Victory went to the Davy Russell-ridden Ex Patriot, who beat Dinaria Des Obeaux and Bryan Cooper by a head.
Between the final two flights Ex Patriot shaped as the likely winner, but then edged to his right, hampering the second, who bounced off the rails.
Cooper then conjured a renewed effort from his mare and they were closing down Ex Patriot all the way to the line.
We have long argued here that in cases as tight as this one undoubtedly was, that the benefit of the doubt should always go to the victim. That’s how the stewards saw it and they were absolutely right.

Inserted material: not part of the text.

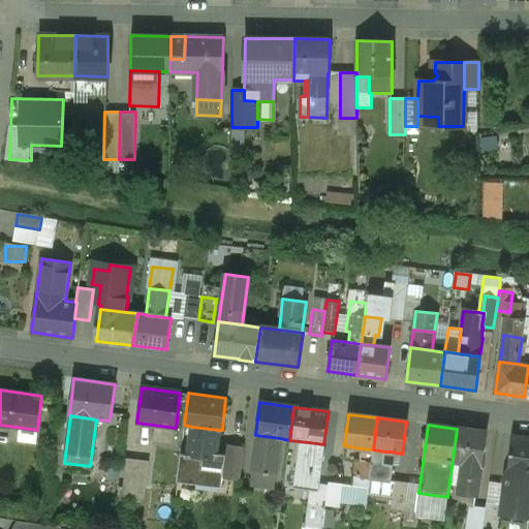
[(219,430),(192,427),(188,455),(181,454),(177,480),(196,484),(221,487),(222,477),(225,455),(223,454),(216,454),(219,430)]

LAST year the relatively small stable of Pat Kelly produced Mall Dini to land the Pertemps Network Hurdle Final at Cheltenham, but a repeat with Presenting Percy hardly looks on the cards, after the horse was allotted 11-10 when the weights were unveiled this week.

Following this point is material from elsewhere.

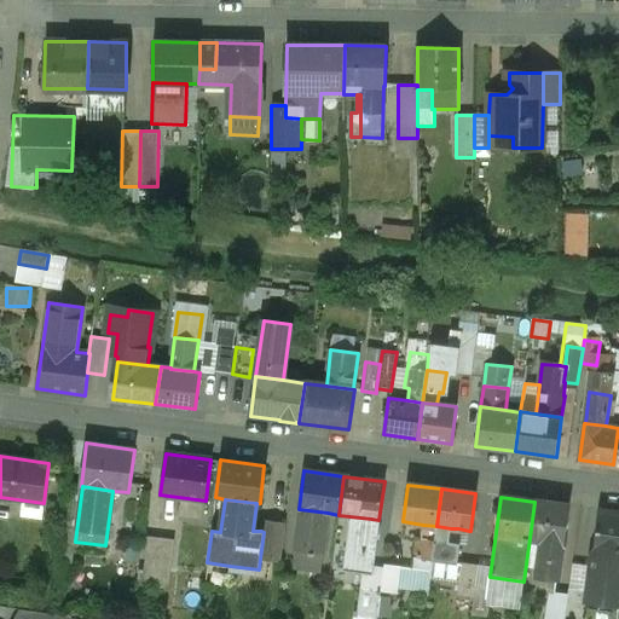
[(568,505),(534,502),(530,538),(542,539),(562,543),(563,543),(568,505)]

The progressive six-year-old was impressive when scoring at Fairyhouse on Saturday and has a touch of class.
Davy Russell was in the plate and you could almost sense that he was asking for the minimum, with future targets in mind.
In the end, Presenting Percy was three and a quarter lengths clear of an in-form horse in That’s A Wrap, but, to my eyes, was value for a lot more.

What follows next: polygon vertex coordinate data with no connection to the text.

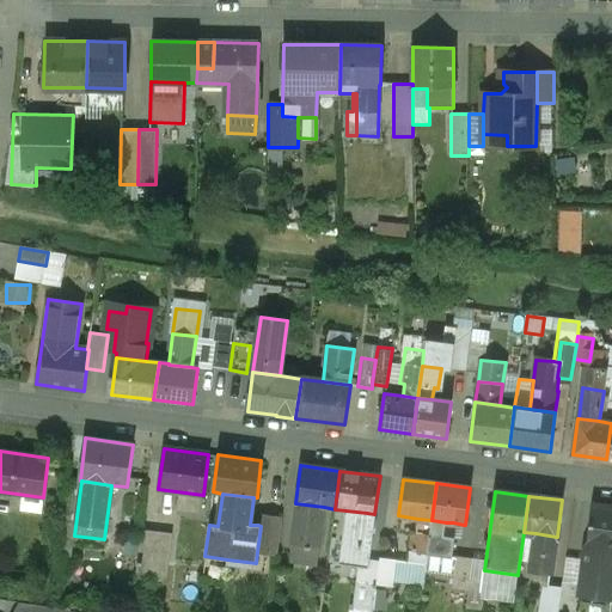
[(324,507),(297,503),(289,561),(304,563),(305,549),(308,549),(310,546),(319,548),(324,507)]
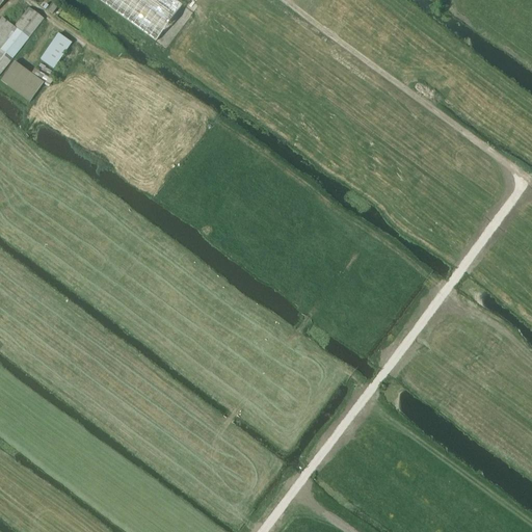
[(98,0),(156,42),(182,6),(174,0),(98,0)]
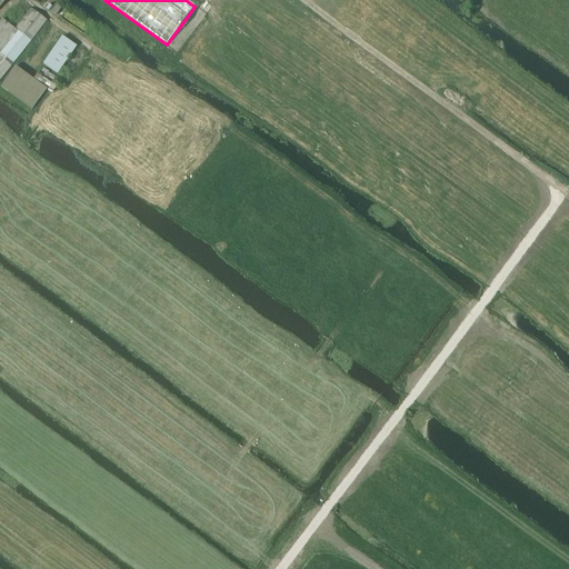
[(56,16),(61,8),(56,3),(50,11),(56,16)]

The Irish handicapper this week raised Presenting Percy by 10lbs and there can be little argument that is about right. Cheltenham, however, shapes as a bridge too far!
GORDON Elliott’s Monbeg Worldwide, successful in his one point-to-point at Lismore, is now unbeaten in three bumpers, having gone in again at Naas last Sunday.
He began in a modest contest at Roscommon in October and followed by scrambling home at Cork in November.
I have to say I didn’t rate him and would have loved to oppose the five-year-old at Naas. But that just wasn’t on, with Monbeg Worldwide a 4-11 shot to beat just four opponents, none of them having the profile to offer a real challenge.
As it turned out, Elliott’s gelding literally fell in, beating the four-year-old, Scheu Time, by a hard-earned neck.
The immediate reaction was that one’s initial thoughts were correct and this fellow is just a horse. That may well prove to be right, but I’m not so sure now.
I didn’t realise, until Monbeg Worldwide returned to the winner’s enclosure, just how big he is and he is surely a three-mile chaser down the line. I think it might be wise to keep an open mind, until we know a lot more.
JUST how good was Ruby Walsh aboard Pleasant Company in that Grade 3 Bobbyjo Chase at Fairyhouse a week ago-and if you think there is an element of talking through the pocket then you could not be more right?
In the Racing Post, David Jennings said what Walsh did was “a masterclass’’ and that was the perfect description.
There was one nagging doubt about Pleasant Company and it was his ability to go through the heavy ground.
But, partnered with almost frightening patience by Walsh, Pleasant Company finally cut down the gallant Thunder And Roses close home.
It was a further 51 lengths back to the third, but the handicapper has left Pleasant Company on his current mark of 148.